Story Kirsty McKenzie

If there’s one thing Manyallaluk School principal Ben Kleinig has learnt during his 20-plus years in the classroom, it’s that sometimes the wildest notions can have the best outcomes. When Ben asked students at the school in the Aboriginal community 105km north-east of Katherine, NT, how they would like to develop their science skills, one bright spark suggested they needed a drone. The resulting body of science work earned the school the 2021 Woolworths Junior Landcare Team Award in the NT Landcare Awards and the honour of being finalists in the 2022 National Landcare Awards, which were announced in March this year.

“The education department was keen to increase the STEM [science, technology, engineering and mathematics] curriculum content,” Ben explains. “I was a bit reluctant, as I don’t feel entirely confident with my own tech skills, so I thought I might as well own it and ask the kids what they thought would help. When they came up with the drone, I thought we should run with it as sometimes the initially crazy-sounding ideas have the best results.”

The drone was duly ordered and, once it arrived, Ben, who teaches at the school with his wife Meg and two assistants from the local community, decided to put it to use by starting an aerial survey of the local buffalo population. “We needed to show the children that it was more than a cool toy,” he says. “We hit on the idea of the survey as a way to introduce some meaningful learning from the equipment.

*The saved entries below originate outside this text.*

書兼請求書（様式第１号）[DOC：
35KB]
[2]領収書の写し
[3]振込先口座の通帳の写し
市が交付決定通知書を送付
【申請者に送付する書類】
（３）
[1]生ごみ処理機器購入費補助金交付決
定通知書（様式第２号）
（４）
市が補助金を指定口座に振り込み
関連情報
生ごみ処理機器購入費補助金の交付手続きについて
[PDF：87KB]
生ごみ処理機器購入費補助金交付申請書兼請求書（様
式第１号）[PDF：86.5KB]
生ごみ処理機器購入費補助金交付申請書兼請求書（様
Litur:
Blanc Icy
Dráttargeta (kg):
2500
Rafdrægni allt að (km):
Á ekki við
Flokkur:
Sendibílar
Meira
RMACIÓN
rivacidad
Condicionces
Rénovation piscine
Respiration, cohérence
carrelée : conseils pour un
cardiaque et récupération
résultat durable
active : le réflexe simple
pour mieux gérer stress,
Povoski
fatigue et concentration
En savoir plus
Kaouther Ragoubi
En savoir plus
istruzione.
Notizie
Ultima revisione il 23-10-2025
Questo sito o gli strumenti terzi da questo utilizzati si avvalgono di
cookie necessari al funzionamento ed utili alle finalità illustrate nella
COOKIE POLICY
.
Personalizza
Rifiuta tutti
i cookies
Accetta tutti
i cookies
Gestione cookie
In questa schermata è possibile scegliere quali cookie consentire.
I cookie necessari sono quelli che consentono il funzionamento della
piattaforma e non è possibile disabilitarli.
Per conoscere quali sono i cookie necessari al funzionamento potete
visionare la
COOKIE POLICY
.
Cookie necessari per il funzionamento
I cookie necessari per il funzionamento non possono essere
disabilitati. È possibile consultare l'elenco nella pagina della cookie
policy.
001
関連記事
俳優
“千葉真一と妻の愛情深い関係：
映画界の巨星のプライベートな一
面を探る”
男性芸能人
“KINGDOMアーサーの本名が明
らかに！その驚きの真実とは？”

As a bonus, the process of documenting the findings was a powerful motivator for improving the kids’ reading and writing skills.”

Every Friday at 11am the entire school population of 23 students from transition to year 6 would meet outdoors to fly the drone 800m in either direction of the Kokali Creek crossing to observe how buffalo numbers changed throughout the year. “By plotting the data on a graph, the kids were learning basic scientific methodology,” Ben says.